« Quand le cinéma fait sa cuisine »
« À Hollywood, on ne plaisante pas avec la bouffe ! »
Aimait à répéter Samuel Goldwyn dont les souvenirs de son adolescence polonaise avaient été embellis par le soleil californien.
Et pourtant, à y bien regarder en s’enfermant dans une salle obscure – plutôt un salon au fauteuil confortable trônant devant le plasma, les salles obscures étant aujourd’hui réservées à des films de catcheurs dotés de super pouvoirs, habillés en drag queens, qui ne mangent pratiquement pas – la gastronomie et le cinéma, ça fait deux.
Prenez « Alien » par exemple. Dans la scène horrifique où un membre d’équipage donne naissance au monstre préférant pratiquer lui-même sa césarienne, que voyons-nous ? Des gens en train de picorer des graines et sucer des nouilles soba défraîchies. En plus ils ont l’air d’adorer ça !
Suivant la même veine futuriste, dans « 2001, l’odyssée de l’espace », vous souvenez-vous de ce que se tape l’ingénieur américain lors de son voyage pour la Lune ? Des bouillies aux saveurs de steak et petits pois que n’aurait sans doute pas reniées le regretté Ferran Adrià – il n’est pas mort, je sais, mais si vous avez rencontré quelques difficultés à réserver chez El Bulli, ça sera une autre paire de manches pour s’asseoir à la table d’hôtes de sa future fondation - ; quand plus tard le même ingénieur survole le sol lunaire à bord d’une navette, il dévore un sandwich SNCF en gémissant de plaisir. Ah ! Hollywood !
Mais regagnons le vieux continent, voulez-vous. Ici, on sait ce que c’est que la grande bouffe. D’ailleurs, on finit par baptiser un film comme ça, c’est vous dire. Mourir d’avoir trop bu et trop mangé, un comble lorsque l’on voit ce que Marco Ferreri a fait servir dans les assiettes ! À part un acteur, qui aimerait ingurgiter de pantagruéliques purées Mousline en salivant sur un cochon de lait carbonisé de la taille d’un bœuf ? Donc, dans les films italiens, on mange beaucoup et n’importe quoi.
« Cannibal Holocaust », ça vous dit quelque chose ? Là on passe au niveau supérieur, âmes sensibles s’abstenir. Si on a vraiment faim dans un film, mais pas d’allumettes, pas de bois, pas de sandwich SNCF et encore moins de bouillie NASA, on se rabat sur ce qu’on trouve. Une pauvre tortue fera très bien l’affaire ; en tartare, excellent pour le transit intestinal et revigorant pour le teint. Quant aux indigènes de la forêt amazonienne, ils préfèrent manger leur viande humaine grillée à point, mais se contentent de chair crue en cas de fringale.
Les Britanniques ont un goût prononcé pour les fruits de mer.
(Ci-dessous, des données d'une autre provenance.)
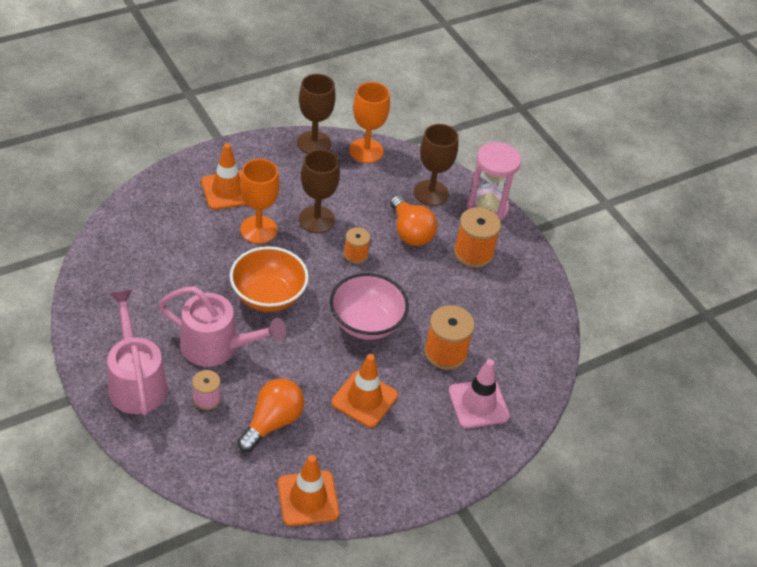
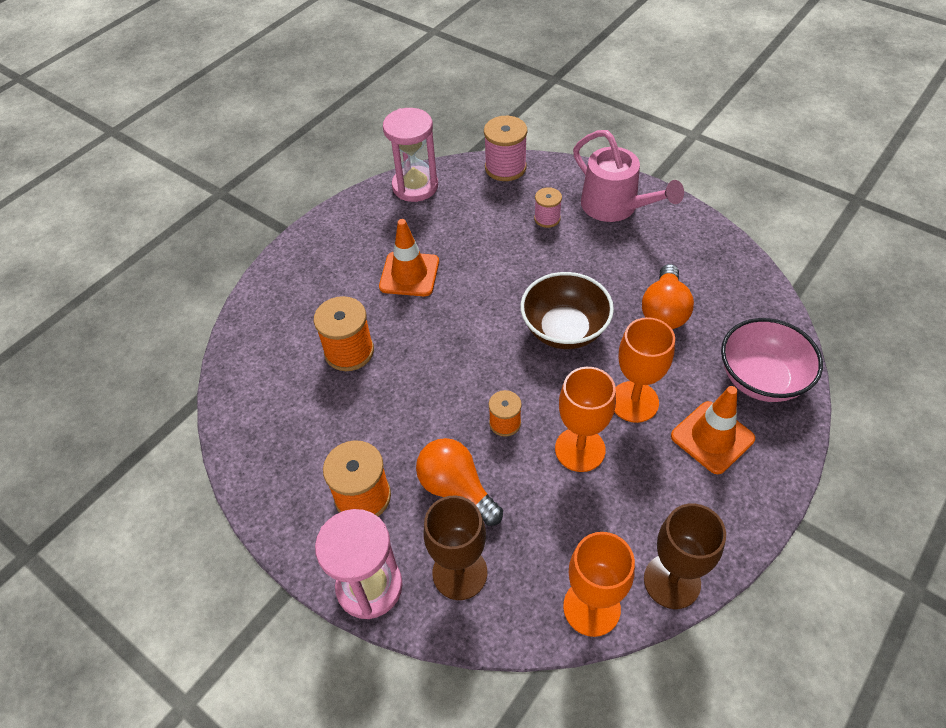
camera: 165 degrees right, 5 degrees up
pink watering can [159,286,286,367] -> none
orange bowl [230,246,309,312] -> brown bowl [520,272,614,349]
orange light bulb [237,378,304,452] -> orange light bulb moved to [642,264,694,329]
orange traffic cone [278,455,340,526] -> pink hourglass [383,108,438,202]
brown goblet [299,149,340,233] -> orange goblet [555,367,616,472]
pink bowl [330,273,409,340] -> pink bowl moved to [721,318,823,402]
pink traffic cone [448,359,510,429] -> none
none -> pink spool [484,116,527,181]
Les huîtres font leurs délices. Pour vous en convaincre, regardez la scène de Tom Jones – pas le biopic du chanteur au torse crépu, il n’a pas encore été tourné – où Albert Finney s’en envoie quelques douzaines sans sourciller. Et lorsque l’on observe les huîtres de plus près, franchement on admire autant la performance du comédien que l’efficacité de sa flore intestinale.
Le cinéma français, quant à lui, est prodigue d’agapes. Le plus grand réalisateur de téléfilms projetés sur grand écran - pardon Claude Chabrol, c’est le cas d’un grand nombre de réalisateurs français dont vous ne fûtes que le précurseur talentueux et zélé – n’intitulait-il pas l’une de ces œuvres « Poulet au vinaigre » ? En avez-vous seulement goûté un ayant passé trois heures sous la chaude lumière d’une forêt de projecteurs ?
Si vous êtes un jour invité sur un plateau de cinéma, je vous conseille de prendre la tangente quand un assistant au sourire mystérieux vous proposera de vous attabler pour grossir le rang des figurants en train de baffrer… surtout s’il s’agit d’un film tiré de la vie de Grimod de la Reynière.